State and local governments gained access Monday to $350 billion in pandemic relief, as the Treasury Department opened a new program designed to replenish lost revenue and help address economic hardships.
The new funding, part of a $1.9 trillion pandemic relief law enacted in March, will provide a two-year cash infusion for states, localities, U.S. territories and tribal governments that have shed an estimated 1.3 million jobs since the onset of the COVID-19 pandemic last year. Treasury officials released guidance Monday outlining the rules that will govern applications for the aid.
The money can be used for a wide range of purposes that include public health, assistance to families and businesses, the replacement of lost public sector revenue, and “premium pay” for essential workers. It also could be used for infrastructure work that is limited to water and sewer systems and broadband internet access.
State and local governments could begin applying for the aid Monday and the first payments could be processed “in a matter of days,” a senior administration official told reporters in a conference call. But not all the funding will come immediately.
Local governments will receive half their money beginning this month, followed by the second half 12 months later. Some states would receive payments on that schedule as well. But states that have had an increase in the unemployment rate of more than 2 points since February 2020 could receive their full allocation in a single lump sum, according to the guidance.

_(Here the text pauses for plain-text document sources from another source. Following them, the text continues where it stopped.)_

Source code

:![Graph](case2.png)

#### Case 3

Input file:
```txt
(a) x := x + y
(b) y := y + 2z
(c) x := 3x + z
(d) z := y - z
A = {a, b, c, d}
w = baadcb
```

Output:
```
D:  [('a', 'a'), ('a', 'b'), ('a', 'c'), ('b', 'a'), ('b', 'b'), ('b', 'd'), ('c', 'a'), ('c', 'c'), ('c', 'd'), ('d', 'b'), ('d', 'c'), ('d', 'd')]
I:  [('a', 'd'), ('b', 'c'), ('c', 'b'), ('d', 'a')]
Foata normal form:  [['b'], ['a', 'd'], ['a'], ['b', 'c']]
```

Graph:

The funding, which follows $150 billion in state and local aid awarded last year, amounts to a conviction by the Biden administration that a hefty cash infusion at the local level would accelerate the economic recovery. Officials cited a lack of sufficient aid after the 2008 recession as a reason for sluggish growth.
“This is responding to the lessons of the past in a powerful way,” said Gene Sperling, President Joe Biden’s top coordinator of pandemic relief. If state and local governments had sufficient aid to grow at their normal recovery rates after the Great Recession, the country’s economic growth would have been 3 percent on average instead of 2.3 percent, he said.
But the program could still trigger fights over how the money can be used, particularly as some states or localities seek to offer tax cuts. Some Republican-led states have already filed court challenges to the pandemic relief law, saying a provision barring the aid for tax cuts violates state sovereignty.
The guidance released Monday said the aid can’t be used to fund “reductions in net tax revenue.” If states or localities choose to cut taxes, it said, “they must demonstrate how they paid for the tax cuts from sources other than Coronavirus State Fiscal Recovery Funds.” It said they could do so “by enacting policies to raise other sources of revenue, by cutting spending, or through higher revenue due to economic growth.”
A senior administration official said the government would conduct “checks” to ensure that money is not used to finance a tax cut, but that tax cuts could be enacted through other means.
“If they meet that test, they have that sovereign right as states to do whatever they like,” the official said. An interim final rule on the program was scheduled to be published later Monday, officials said.
The guidance also prohibits the aid from being used to shore up state or local pension funds — a concern raised by many Republican lawmakers.
Sperling said the aid is also designed to ensure an “equitable recovery” by assisting disadvantaged communities with education and housing assistance.
Of the total $350 billion in available aid, $195.3 billion is reserved for states and the District of Columbia. Another $65.1 billion will go to county governments and $45.6 billion will go to metropolitan cities.